BASICS
DESCRIPTION
• Hard exudates in theundus represent leakage of lipid and protein from incompetent vessels in the retina, choroid, or optic disc.
– Hard exudates are usually present in the outer plexiform layer of the retina but can dissect into the subretinal space as well as into other retinal layers.
EPIDEMIOLOGY
Incidence
Difficult to quantify
RISK FACTORS
Underlying vascular diseases such as diabetes, hypertension, and dyslipidemia
GENERAL PREVENTION
Control of blood glucose, blood pressure, and blood lipid levels can reduce the risk of common causes of hard exudates, such as diabetic retinopathy, hypertensive retinopathy, retinal arterial macroaneurysm, and retinal vascular occlusion.
PATHOPHYSIOLOGY
Increased vascular permeability allows leakage of protein and lipid into the retina.
ETIOLOGY
• Numerous retinal vascular diseases can cause hard exudates, including:
– Diabetic retinopathy
– Hypertensive retinopathy
– Retinal vascular occlusion
– Retinal arterial macroaneurysm
– Radiation retinopathy
– Coats’ disease
– Capillary hemangioma of the retina (i.e., von Hippel lesion)
– Neuroretinitis
– Choroidal neovascularization (e.g., age-related macular degeneration)
COMMONLY ASSOCIATED CONDITIONS
Macular edema is often present with hard exudates.
DIAGNOSIS
HISTORY
• Decreased vision if hard exudates are present in the macula
• Underlying medical diseases
PHYSICAL EXAM
• Fundus examination reveals discrete, yellow–white deposits most frequently in the posterior pole.
• Can be globular, linear, circinate surrounding a leaking vessel, or large and confluent. A macular star can be seen with neuroretinitis or hypertensive retinopathy.
DIAGNOSTIC TESTS & INTERPRETATION
DIFFERENTIAL DIAGNOSIS
• Cotton-wool spots
• Myelinated nerve fiber layer
• Retinitis
• Drusen
• Chorioretinal atrophy
• Hollenhorst plaque
• Crystalline retinopathy (see the Talc retinopathy chapter)
TREATMENT
MEDICATION
First Line
Treatment of the underlying disorder is required.
Second Line
For diabetic retinopathy and diabetic macular edema, a common cause of hard exudates, treatment of the underlying macular edema with laser photocoagulation and/or injection of intraoular steroid or anti-VEGF medication can lead to resolution of the hard exudates (1,2)[C].
SURGERY/OTHER PROCEDURES
Submacular surgery has been used to remove massive diabetic submacular hard exudates.
ONGOING CARE
COMPLICATIONS
• Macular edema is often associated with hard exudates.
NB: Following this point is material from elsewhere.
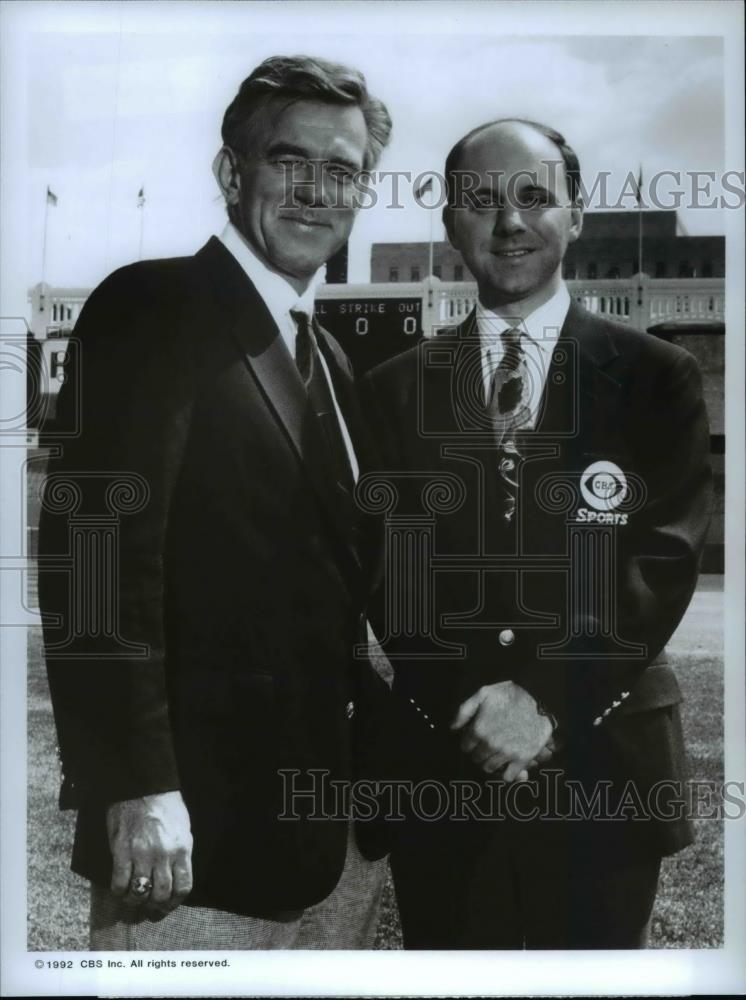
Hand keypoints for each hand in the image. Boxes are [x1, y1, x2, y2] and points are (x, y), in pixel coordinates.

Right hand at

• Patients with neuroretinitis may have an afferent pupillary defect, but this often resolves with time.
REFERENCES
1. Larsson J, Kifley A, Zhu M, et al. Rapid reduction of hard exudates in eyes with diabetic retinopathy after intravitreal triamcinolone: Data from a randomized, placebo-controlled, clinical trial. Acta Ophthalmol 2009;87:275–280.
2. Ciardella AP, Klancnik J, Schiff W, et al. Intravitreal triamcinolone for the treatment of refractory diabetic macular oedema with hard exudates: An optical coherence tomography study. Br J Ophthalmol 2004;88:1131–1136.